22 março 2006

CORRESPONDENTES

As intervenções dos correspondentes nos programas de informação sempre foi importante, tanto mais que, quando ele é bom, o espectador tende a associar a imagem e o discurso do correspondente ao país onde está destacado.

É sempre um desafio para o próprio perder a imagem de marca do país de origem quando muda de colocação e é um desafio para o seu sucessor ficar com ela para si. Às vezes, essa imagem nascia até de pontos fracos do correspondente: Vasco Lourinho, que foi correspondente em Madrid, falava o português nas suas crónicas com toda a musicalidade e a entoação do castelhano madrileno.

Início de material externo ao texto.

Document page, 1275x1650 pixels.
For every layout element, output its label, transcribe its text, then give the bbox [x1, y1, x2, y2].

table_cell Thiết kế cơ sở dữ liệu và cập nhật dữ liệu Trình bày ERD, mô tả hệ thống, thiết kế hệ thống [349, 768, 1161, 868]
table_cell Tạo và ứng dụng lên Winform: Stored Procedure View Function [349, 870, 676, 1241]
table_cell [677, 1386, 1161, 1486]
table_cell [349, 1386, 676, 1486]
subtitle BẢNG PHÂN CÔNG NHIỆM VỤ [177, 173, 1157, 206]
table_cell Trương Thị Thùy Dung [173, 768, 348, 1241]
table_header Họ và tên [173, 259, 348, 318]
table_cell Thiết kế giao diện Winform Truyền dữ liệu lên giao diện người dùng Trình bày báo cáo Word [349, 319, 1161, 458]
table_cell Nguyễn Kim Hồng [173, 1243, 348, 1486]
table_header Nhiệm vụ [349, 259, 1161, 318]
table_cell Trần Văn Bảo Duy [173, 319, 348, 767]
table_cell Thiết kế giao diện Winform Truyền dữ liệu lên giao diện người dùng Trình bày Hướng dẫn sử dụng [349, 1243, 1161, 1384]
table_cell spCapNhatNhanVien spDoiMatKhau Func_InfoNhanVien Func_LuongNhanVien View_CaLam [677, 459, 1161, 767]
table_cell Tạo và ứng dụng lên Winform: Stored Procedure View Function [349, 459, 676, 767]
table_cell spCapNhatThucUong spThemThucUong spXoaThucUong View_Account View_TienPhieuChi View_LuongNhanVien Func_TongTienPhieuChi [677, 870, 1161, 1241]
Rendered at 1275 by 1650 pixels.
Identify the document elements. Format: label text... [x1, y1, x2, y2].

É de dar todo o crédito a Carlos Fino, correspondente em Moscovo anos a fio, que se tenha conseguido desgrudar da imagem do chapéu de peles e do bafo gelado de uma substancial parte das suas crónicas enviadas da União Soviética.

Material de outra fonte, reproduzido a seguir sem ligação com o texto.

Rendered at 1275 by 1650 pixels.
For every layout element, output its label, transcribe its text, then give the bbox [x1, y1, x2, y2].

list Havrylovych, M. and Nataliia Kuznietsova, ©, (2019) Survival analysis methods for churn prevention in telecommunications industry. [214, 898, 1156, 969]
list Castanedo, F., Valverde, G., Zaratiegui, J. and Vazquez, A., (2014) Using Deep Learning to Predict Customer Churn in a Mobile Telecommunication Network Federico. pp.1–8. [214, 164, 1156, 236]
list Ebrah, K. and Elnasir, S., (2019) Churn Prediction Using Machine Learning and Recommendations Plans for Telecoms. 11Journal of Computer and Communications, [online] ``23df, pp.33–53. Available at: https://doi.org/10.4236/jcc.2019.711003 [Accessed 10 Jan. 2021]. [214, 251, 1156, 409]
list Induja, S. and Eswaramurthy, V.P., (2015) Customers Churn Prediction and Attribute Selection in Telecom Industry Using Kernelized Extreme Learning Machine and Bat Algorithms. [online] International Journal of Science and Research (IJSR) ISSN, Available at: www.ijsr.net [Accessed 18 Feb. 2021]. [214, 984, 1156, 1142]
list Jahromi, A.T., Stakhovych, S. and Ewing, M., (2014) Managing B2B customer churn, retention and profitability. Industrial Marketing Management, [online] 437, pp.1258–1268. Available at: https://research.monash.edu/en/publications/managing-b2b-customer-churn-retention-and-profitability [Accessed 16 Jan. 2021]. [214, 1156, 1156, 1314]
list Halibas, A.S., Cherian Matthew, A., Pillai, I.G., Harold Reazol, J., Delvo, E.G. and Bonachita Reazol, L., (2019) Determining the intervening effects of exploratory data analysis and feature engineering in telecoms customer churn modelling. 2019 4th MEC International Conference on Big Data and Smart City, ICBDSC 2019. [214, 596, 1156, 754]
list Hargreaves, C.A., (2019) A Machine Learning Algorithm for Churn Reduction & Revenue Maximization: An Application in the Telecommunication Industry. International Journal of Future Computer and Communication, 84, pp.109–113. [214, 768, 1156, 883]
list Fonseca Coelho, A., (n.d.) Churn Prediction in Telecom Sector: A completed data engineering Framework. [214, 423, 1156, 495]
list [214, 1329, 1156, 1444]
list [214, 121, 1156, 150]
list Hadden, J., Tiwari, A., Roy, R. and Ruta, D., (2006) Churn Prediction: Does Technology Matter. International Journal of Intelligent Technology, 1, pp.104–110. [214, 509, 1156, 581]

É um paradoxo que a sua imagem de marca actual não seja culpa sua: é de um José Rodrigues dos Santos interrompendo desastradamente o convidado em estúdio para lançar avisos em tom angustiante: “Carlos Fino! Carlos Fino! Sirenes em Bagdad! Sirenes em Bagdad!” – e o bom do Carlos Fino sem nada para dizer, a não ser o óbvio: que se ouviam sirenes em Bagdad…

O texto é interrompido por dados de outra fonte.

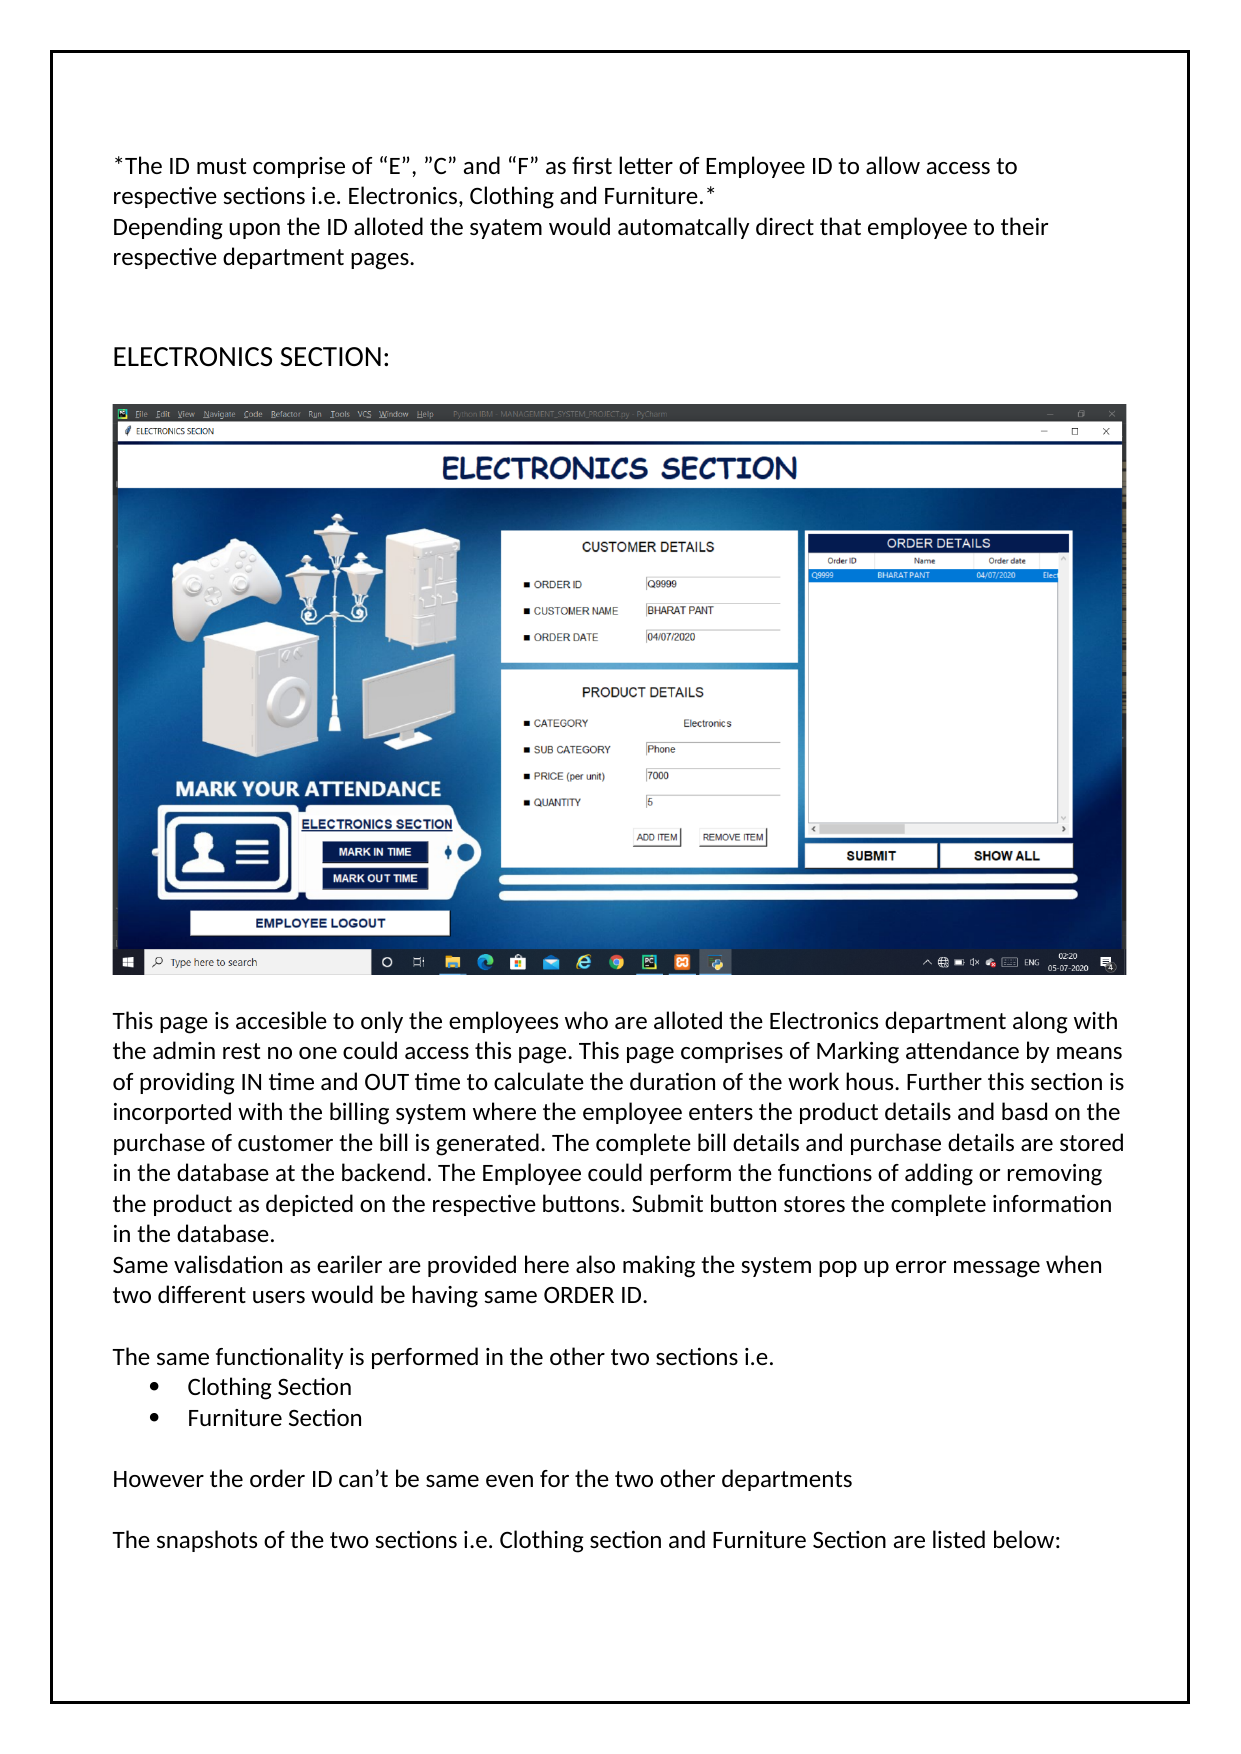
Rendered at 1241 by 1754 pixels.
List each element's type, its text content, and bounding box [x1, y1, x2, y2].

text The snapshots of the two sections i.e. Clothing section and Furniture Section are listed below: [112, 1524, 1128, 1554]
picture [112, 404, 1127, 975]
text This page is accesible to only the employees who are alloted the Electronics department along with the admin rest no one could access this page. This page comprises of Marking attendance by means of providing IN time and OUT time to calculate the duration of the work hous. Further this section is incorported with the billing system where the employee enters the product details and basd on the purchase of customer the bill is generated. The complete bill details and purchase details are stored in the database at the backend. The Employee could perform the functions of adding or removing the product as depicted on the respective buttons. Submit button stores the complete information in the database. [112, 1005, 1128, 1249]
list Clothing Section [150, 1371, 1128, 1402]
text Same valisdation as eariler are provided here also making the system pop up error message when two different users would be having same ORDER ID. [112, 1249, 1128, 1310]
list Furniture Section [150, 1402, 1128, 1432]
text ELECTRONICS SECTION: [112, 338, 1128, 374]
text However the order ID can’t be same even for the two other departments [112, 1463, 1128, 1493]
text The same functionality is performed in the other two sections i.e. [112, 1341, 1128, 1371]
text *The ID must comprise of “E”, ”C” and “F” as first letter of Employee ID to allow access to respective sections i.e. Electronics, Clothing and Furniture.* [112, 150, 1128, 211]
text Depending upon the ID alloted the syatem would automatcally direct that employee to their respective department pages. [112, 211, 1128, 272]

É também um dos aspectos em que a concorrência entre estações de TV poderia ter estimulado a competição mas onde os resultados são confusamente mistos. Assim, por exemplo, nos Estados Unidos a vantagem vai inteirinha para Luís Costa Ribas da SIC, havia uma vantagem RTP nítida em Espanha (Cesário Borga) que se perdeu, empates de alta qualidade na Rússia (José Milhazes e Evgueni Mouravitch) e de menos alta em Bruxelas (António Esteves Martins e Fernando de Sousa) e nem sei se António Mateus chega a ter concorrência ao seu (bom) trabalho na África do Sul.

Mas é sobre José Milhazes (na imagem) que pretendo falar, porque conseguiu apagar a imagem da Rússia de Carlos Fino, envergando aquela barba e aquele aspecto de monge de mosteiro ortodoxo russo e mais a capacidade de pronunciar Yeltsin como só ele o sabe fazer – Mouravitch evidentemente fá-lo, mas é um local.

Ontem, Milhazes esteve em estúdio, na SIC Notícias, para analisar as eleições na Bielorússia com Mário Crespo. Tirando a galgada deste último, que confundiu a Rússia Branca (Bielorússia) com os russos brancos (monárquicos) da guerra civil de 1917-21, o programa mostrou um correspondente profundamente conhecedor da realidade política, económica e social do que reporta, mais do que um correspondente, um verdadeiro analista.

Só não sei para onde poderá ser destacado depois da Rússia. Talvez Luanda – José Milhazes faz lembrar, vagamente, Pepetela.